One limitation to also consider in this accuracy assessment is that the observed ABC values were primarily based on tissue concentrations in rodents, since tissue concentrations in humans are scarce. In their analysis of ABC values collected from the literature, Shah and Betts noted that the ABC values for a given tissue are comparable across species, making pooling of values appropriate [2]. Furthermore, Mandikian and colleagues compared tissue physiology across different preclinical species and humans and found that tissue volumes (vascular and interstitial) and blood flows scale well allometrically [36]. In contrast, the affinity of the FcRn-IgG interaction appears to be different in mice than in humans [37]. Additionally, due to a lack of tissue concentration–time profiles obtained in human tissues, no statements can be made regarding the accuracy of the initial shape (i.e. distribution phase) of the simulated profiles.

The discrepancies observed in tissue predictions between platforms were expected given the inter-platform differences in physiological input parameters and model assumptions. For instance, as mAbs are “cleared” from the interstitial space by the lymphatic system, the different values specified in the platforms might be partially responsible for differences in ISF concentrations. Due to a lack of clinical data, parameters values such as lymph flows are often estimated or assumed. The most notable difference in model assumptions between platforms is the way FcRn mediated transcytosis is implemented. Currently, the role and quantitative relevance of transcytosis in mAb tissue distribution has not been fully elucidated [3]. In vitro experiments have confirmed bidirectional FcRn mediated transcytosis of mAbs [38, 39], but a reduction in relative tissue exposure in FcRn knockout-mice has only been observed in a few tissues (muscle and skin) [4]. Thus, more in vitro and clinical data are needed to better inform the parameter values and underlying assumptions, especially for endothelial pore sizes, lymph flows, and rate constants (uptake-, recycling- and catabolic elimination rate constants).

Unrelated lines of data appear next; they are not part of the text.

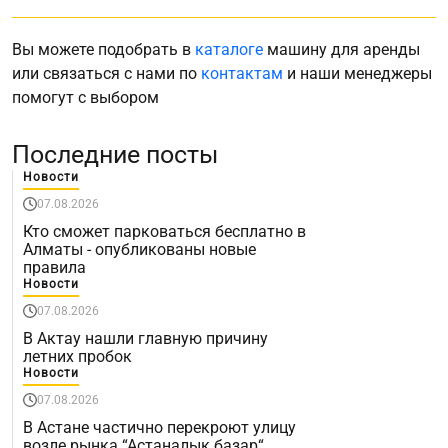
Вы можете подобрать в
каталоге
машину для аренды
или связаться с нами по
контактам
и наши менеджеры
помогут с выбором
Последние посты
Новости
07.08.2026
Кто сможет парковаться бесплатно в
Алматы - опубликованы новые
правила
Новости
07.08.2026
В Актау нашли главную причину
летних пробок
Новости
07.08.2026
В Астане частично перекроют улицу
возле рынка “Астаналық базар“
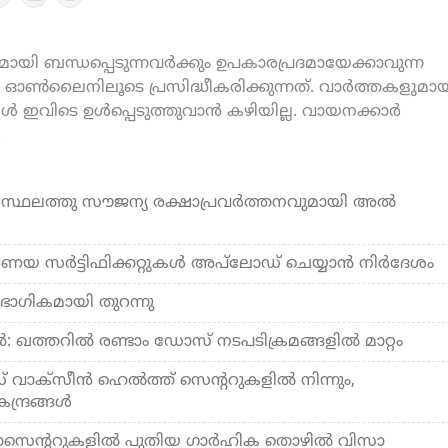
യി ബന്ധപ്പെടുന്നവർക്കും ഉപകാരപ്രദമായേക്കാവുന്ന
ൺലൈനിലൂടെ പ്രസിദ്ധീകരിക്കുന്നത്. വാർത്തകളുമായ
കൾ ഇവിടെ ഉൾപ്പെടുത്തുവാൻ കഴിയില്ല. വായനക്കാർ
.
 സ്ഥലത്തു സൗജന്യ രക്ഷാപ്രവർത്തനവുമായി അല്‍
ര്‍ണയ സര്‍ട്ടിഫിക്കറ്റുകള്‍ അപ്‌ലോഡ് ചെയ്യാന്‍ നിര്‍ദേശം
ഭാഗികമായി തുറന്നു
ഖത്തറില്‍ രണ്ടാം ഡോസ് നടപടിക്രമങ്ങളില്‍ മാറ്റം
വാക്‌സീന്‍ ഹെല്‍ത്ത് സെന്ററുകളില്‍ നിന്നും,
്ദ്രങ്ങള്‍
സാസെന്ററുകളില്‍ പുതിയ ഗാര്‍ഹിക തൊഴില്‍ വിസാ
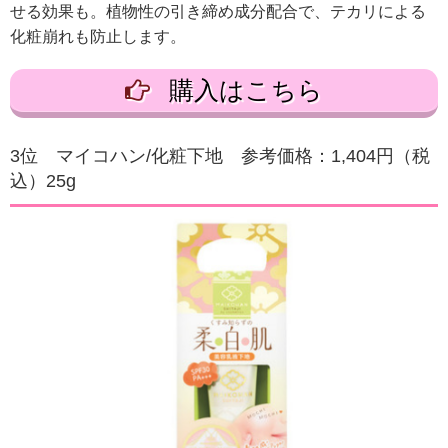
せる効果も。植物性の引き締め成分配合で、テカリによる
化粧崩れも防止します。
購入はこちら
3位 マイコハン/化粧下地 参考価格：1,404円（税
込）25g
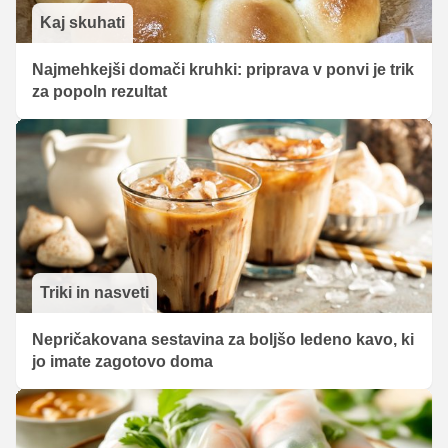
Kaj skuhati
Najmehkejši domači kruhki: priprava v ponvi je trik
za popoln rezultat
Triki in nasveti
Nepričakovana sestavina za boljšo ledeno kavo, ki
jo imate zagotovo doma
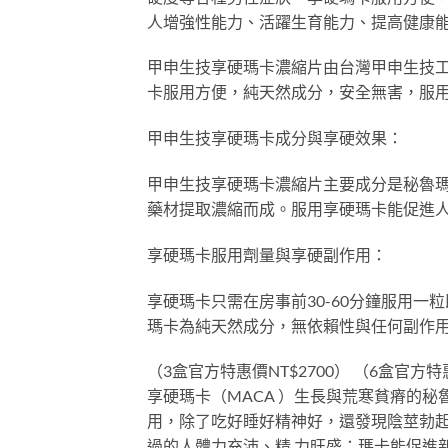
人增強性能力、活躍生育能力、提高健康
甲申生技享硬瑪卡濃縮片由台灣甲申生技
卡服用方便，純天然成分，安全無害，服
甲申生技享硬瑪卡成分與享硬效果：
甲申生技享硬瑪卡濃縮片主要成分是秘魯瑪
藥材提取濃縮而成。服用享硬瑪卡能促進
享硬瑪卡服用劑量與享硬副作用：
享硬瑪卡只需在房事前30-60分鐘服用
瑪卡為純天然成分，無依賴性與任何副作
（3盒官方特惠價NT$2700） （6盒官方特惠
享硬瑪卡（MACA ）生長與荒寒貧瘠的
用，除了吃好睡好精神好，還發現陰莖勃
過的人體力充沛、精 力旺盛；瑪卡能促進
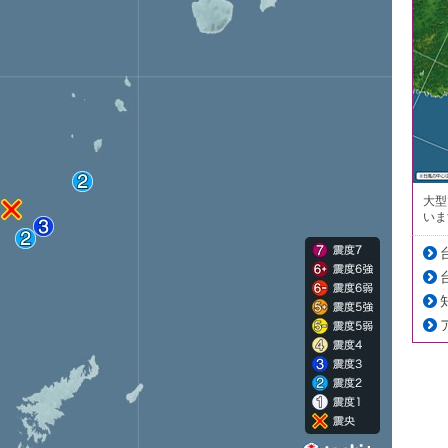
大型
いま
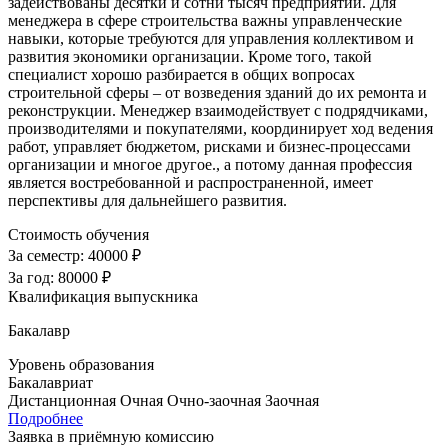
задействованы десятки и сотни тысяч предприятий. Для
менеджера в сфере строительства важны управленческие
навыки, которые требуются для управления коллективом и
развития экономики организации. Кроме того, такой
специалист хорошо разбирается в общих вопросах
строительной сферы – от возведения зданий до их ремонта и
реконструкции. Менеджер взаимодействует с подрядчиками,
производителями и покупателями, координирует ход ведения
работ, управляет бюджетом, рисками и бизнес-процессами
организации и многое другое., а потому данная профессия
является востребованной и распространенной, имеет
перспективы для дальнейшего развития.
Стоимость обучения
За семестр:
40000 ₽
За год:
80000 ₽
Квалификация выпускника
Бакалавр
Уровень образования
Бакалавриат
Дистанционная
Очная
Очно-заочная
Заочная
Подробнее
Заявка в приёмную комиссию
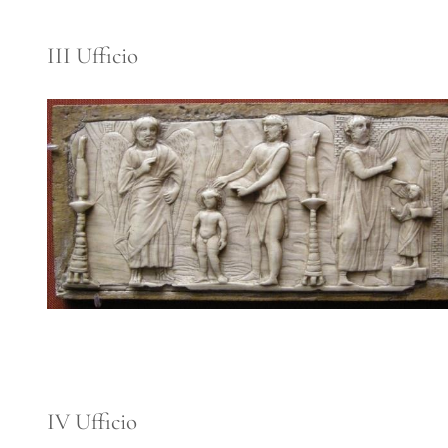
III Ufficio
IV Ufficio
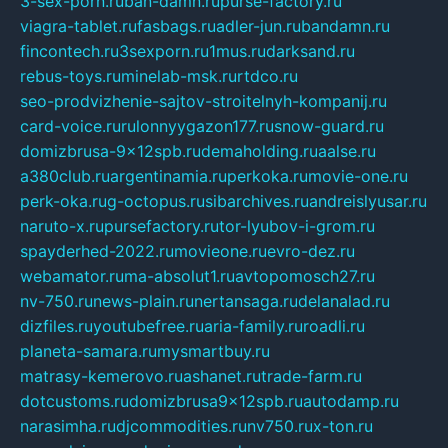
3-sex-porn.ru
ban-damn.ru
purse-factory.ru
viagra-tablet.ru
fasbags.ru
adler-jun.ru
bandamn.ru
fincontech.ru
3sexporn.ru
1mus.ru
darksand.ru
rebus-toys.ru
minelab-msk.ru
rtdco.ru
seo-prodvizhenie-sajtov-stroitelnyh-kompanij.ru
card-voice.ru
rulonnyygazon177.ru
snow-guard.ru
domizbrusa-9x12spb.ru
demaholding.ru
aalse.ru
a380club.ru
argentinamia.ru
perkoka.ru
movie-one.ru
perk-oka.ru
g-octopus.ru
sibarchives.ru
andreislyusar.ru
naruto-x.ru
pursefactory.ru
tor-lyubov-i-grom.ru
spayderhed-2022.ru
movieone.ru
evro-dez.ru
webamator.ru
ma-absolut1.ru
avtopomosch27.ru
nv-750.ru
news-plain.ru
nertansaga.ru
delanalad.ru
dizfiles.ru
youtubefree.ru
aria-family.ru
roadli.ru
planeta-samara.ru
mysmartbuy.ru
matrasy-kemerovo.ru
ashanet.ru
trade-farm.ru
dotcustoms.ru
domizbrusa9x12spb.ru
autodamp.ru
narasimha.ru
djcommodities.ru
nv750.ru
x-ton.ru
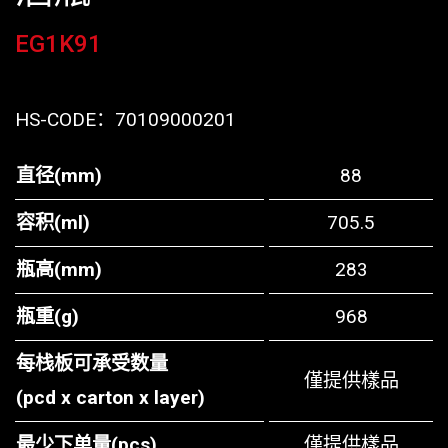
EG1K91
HS-CODE：
70109000201
直径(mm)
88
容积(ml)
705.5
瓶高(mm)
283
瓶重(g)
968
每栈板可承受数量
僅提供樣品
(pcd x carton x layer)
最少下单量(pcs)
僅提供樣品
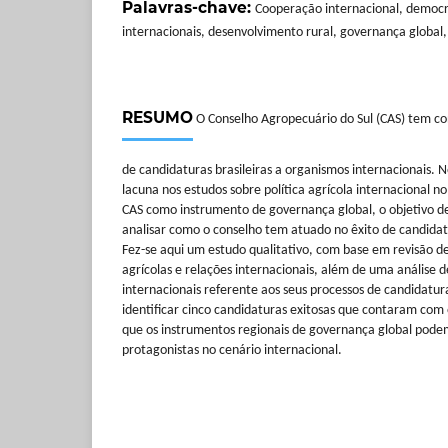
Palavras-chave:
Cooperação internacional, democr
internacionais, desenvolvimento rural, governança global,
RESUMO
O Conselho Agropecuário do Sul (CAS) tem co
de candidaturas brasileiras a organismos internacionais.
lacuna nos estudos sobre política agrícola internacional n
CAS como instrumento de governança global, o objetivo des
analisar como o conselho tem atuado no êxito de candidatu
Fez-se aqui um estudo qualitativo, com base em revisão de 
agrícolas e relações internacionais, além de uma análise 
internacionais referente aos seus processos de candidatura
identificar cinco candidaturas exitosas que contaram com
que os instrumentos regionais de governança global pode
protagonistas no cenário internacional.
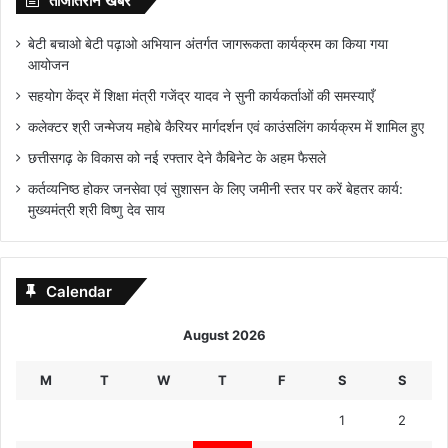
ताजातरीन खबरें
बेटी बचाओ बेटी पढ़ाओ अभियान अंतर्गत जागरूकता कार्यक्रम का किया गया
आयोजन
सहयोग केंद्र में शिक्षा मंत्री गजेंद्र यादव ने सुनी कार्यकर्ताओं की समस्याएँ
कलेक्टर श्री जन्मेजय महोबे कैरियर मार्गदर्शन एवं काउंसलिंग कार्यक्रम में शामिल हुए
छत्तीसगढ़ के विकास को नई रफ्तार देने कैबिनेट के अहम फैसले
कर्तव्यनिष्ठ होकर जनसेवा एवं सुशासन के लिए जमीनी स्तर पर करें बेहतर कार्य:
मुख्यमंत्री श्री विष्णु देव साय
Calendar
August 2026
M
T
W
T
F
S
S
1
2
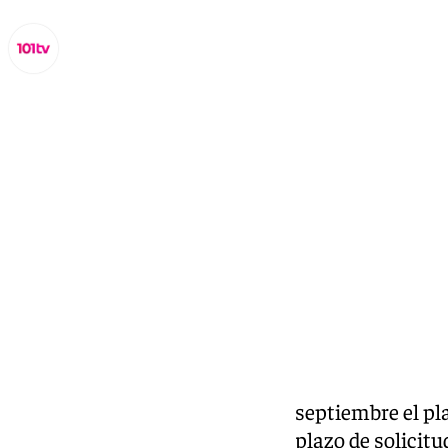
Miguel Alfonso
miércoles, 4 septiembre 2024, 07:25
Compartir:
Continúa abierto hasta el 23 de septiembre el pl
Personal Laboral de Defensa.El plazo de solicitu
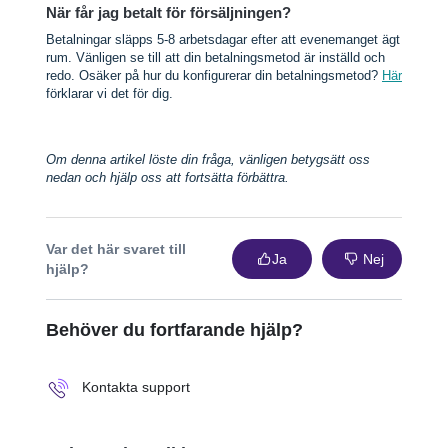
När får jag betalt för försäljningen?
Betalningar släpps 5-8 arbetsdagar efter att evenemanget ägt
rum. Vänligen se till att din betalningsmetod är inställd och
redo. Osäker på hur du konfigurerar din betalningsmetod?
Här
förklarar vi det för dig.
Om denna artikel löste din fråga, vänligen betygsätt oss
nedan och hjälp oss att fortsätta förbättra.
Var det här svaret till
Ja
Nej
hjälp?
Behöver du fortfarande hjälp?
Kontakta support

An additional limitation of this work is that we were unable to identify an ideal set of assumptions and physiological input parameter values which optimize the accuracy of tissue concentrations. The reason for this was because there were some gaps in the available documentation across platforms, mainly relating to the exact mathematical model structure (i.e. ODEs) and a few intermediary calculations (e.g. passive diffusion, see supplementary results). These gaps precluded reproducing the models in an independent platform (e.g. R). Such a translation step would be required to uniformly detect influential variables (e.g. through a global sensitivity analysis) and to estimate appropriate input variable values conditional on the observed data. While sensitivity analyses and parameter estimation tools exist in all platforms, they differ in scope and methodology, which makes comparing results across platforms difficult. This is why a crude but uniform twofold change in input parameters was applied as sensitivity analysis in the current work.

Conclusion

Overall, the PBPK platforms performed similarly when serum concentrations of mAbs were simulated at standard dosages under normal physiological conditions. Tissue concentrations and serum mAb concentrations simulated at higher dosages or under pathophysiological circumstances were more variable across platforms. This study illustrates the need for additional physiological data and experimental insights in mAbs’ disposition. When using PBPK to assess effect-site concentrations in tissues, the model verification procedure should not be confined to serum only but also include an accuracy assessment on the tissue(s) of interest.